[Pdns-users] PowerDNS Recursor server stopped resolving about half of all domains last night; I built a new server and it's doing the same thing
Nicholas Williams
nicholas at nicholaswilliams.net
Sun Dec 29 01:47:06 UTC 2024
Hello,
I have an existing PowerDNS Recursor 4.0.4 server running on Debian Jessie 8 (I know, I know, out of date ... I'm getting to that). It handles all DNS requests for my home lab network. It has a fairly simple config and has worked without interruption for literally years at a time. It also is configured to validate and successfully validates all DNSSEC.

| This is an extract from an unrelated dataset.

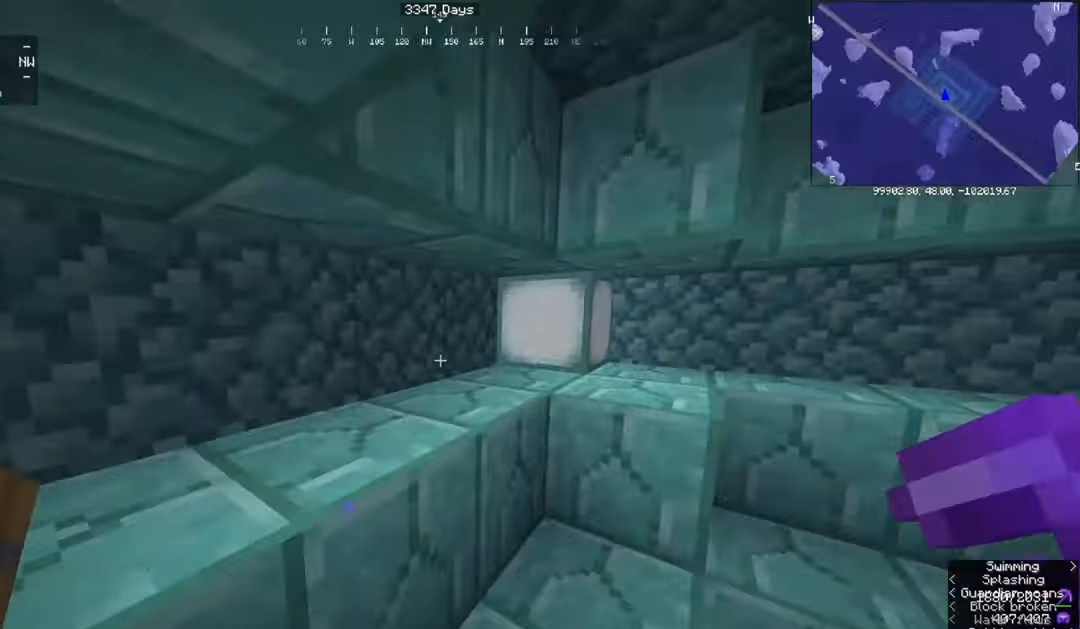
{"keys": ["w"], "mouse": [], "events": []}
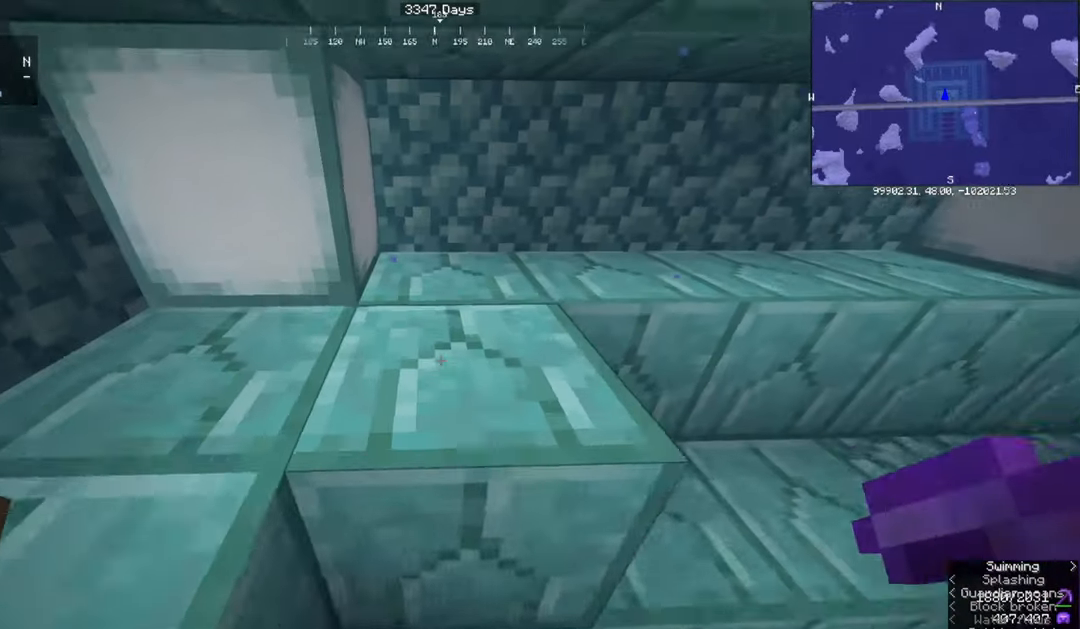
{"keys": [], "mouse": ["left"], "events": [[67, "w", "up"], [467, "mouse_left", "down"]]}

Last night, shortly after midnight, it stopped resolving about half of all domains worldwide, returning `SERVFAIL` for them. Sometimes it will resolve the primary domain (such as `athenahealth.com`) but not a subdomain (such as `20785-1.portal.athenahealth.com`). Sometimes it will not resolve the primary domain (such as `serverfault.com` or `askubuntu.com`). I haven't been able to find any pattern, and no matter how I've mucked with my config (including turning DNSSEC completely off), it doesn't fix the problem.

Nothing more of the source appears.